Le groupe montpelliérain Altrad est propriétaire, depuis avril dernier, de cette ancienne filiale du groupe Engie, spécialisée dans la maintenance industrielle et nucléaire et qui emploie quelque 6.000 salariés pour un chiffre d'affaires annoncé de 523 millions d'euros. Engie a cédé cette filiale dans le cadre de son recentrage sur les énergies renouvelables et les infrastructures, et Altrad, spécialisé dans les services à l'industrie (principalement sur les marchés du pétrole et du gaz, de l'énergie, de l'environnement et de la construction) et l'équipements pour le secteur de la construction, l'a acheté pour se renforcer notamment sur le nucléaire.
Cet été, Mohed Altrad a annoncé sa volonté de restructurer cette entité nouvellement acquise. Une démarche qui inquiète vivement les représentants syndicaux, principalement ceux de la CGT. Le processus de consultation a commencé en juillet mais la direction du groupe vient d'y mettre un terme, considérant qu'il était arrivé au bout, et d'annoncer l'engagement de la restructuration. Les représentants syndicaux s'étranglent.
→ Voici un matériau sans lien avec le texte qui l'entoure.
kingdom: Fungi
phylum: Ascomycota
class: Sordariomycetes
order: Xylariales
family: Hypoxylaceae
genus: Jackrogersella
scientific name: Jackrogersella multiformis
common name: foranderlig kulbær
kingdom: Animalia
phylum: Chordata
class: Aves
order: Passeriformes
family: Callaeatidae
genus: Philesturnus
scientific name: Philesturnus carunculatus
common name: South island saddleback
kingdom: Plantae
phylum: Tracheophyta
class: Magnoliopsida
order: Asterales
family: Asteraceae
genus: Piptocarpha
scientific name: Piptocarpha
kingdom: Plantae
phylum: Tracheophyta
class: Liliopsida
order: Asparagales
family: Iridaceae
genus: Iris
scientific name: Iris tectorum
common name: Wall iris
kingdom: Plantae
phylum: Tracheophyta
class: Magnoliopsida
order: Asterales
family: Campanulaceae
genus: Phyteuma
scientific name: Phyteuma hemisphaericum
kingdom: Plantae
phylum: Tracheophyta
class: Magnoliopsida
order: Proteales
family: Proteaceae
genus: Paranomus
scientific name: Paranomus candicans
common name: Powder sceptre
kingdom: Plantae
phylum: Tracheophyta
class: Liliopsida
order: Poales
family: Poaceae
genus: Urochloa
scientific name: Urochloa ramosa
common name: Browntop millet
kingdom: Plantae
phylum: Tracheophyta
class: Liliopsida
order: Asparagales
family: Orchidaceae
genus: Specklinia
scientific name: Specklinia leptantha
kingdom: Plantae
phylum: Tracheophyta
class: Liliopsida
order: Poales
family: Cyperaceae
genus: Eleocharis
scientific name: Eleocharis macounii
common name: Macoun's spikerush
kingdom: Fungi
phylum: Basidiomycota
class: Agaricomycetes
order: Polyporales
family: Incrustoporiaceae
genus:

« Pour eux, la deadline était le 3 novembre, ils estiment avoir assez discuté et avoir donné tous les documents qu'ils avaient à donner, et ils considèrent qu'il n'y a pas eu d'avis négatif émis,explique Frédérik Conseil, délégué syndical central CGT chez Altrad Endel.Or si nous n'avons pas émis d'avis, c'est parce que pour nous, l'ordre du jour n'a pas été épuisé et que nous n'avons pas eu tous les documents demandés. Nous les assignons au tribunal de grande instance de Nanterre pour manque de transparence des documents fournis. »
Ce qui inquiète les salariés, c'est un projet qui, selon la CGT, va découper l'entreprise, comme le détaille Frédérik Conseil : « Aujourd'hui, Endel, c'est trois établissements : le siège et les grands projets, l'établissement Nucléaire et l'établissement Industrie. Les premiers concernés par la restructuration sont les 3.200 salariés de la maison-mère Endel SAS, qu'ils vont découper en 13 établissements. Au total, il y aura 36 centres de profit ! C'est la politique du "diviser pour mieux régner" ! Jusqu'à présent, on était sur de grands établissements, donc si une région - géographique ou d'activité - perdait de l'argent, c'était compensé par les autres. Demain, si l'un des centres de profit n'est plus rentable, Altrad le fermera ! ».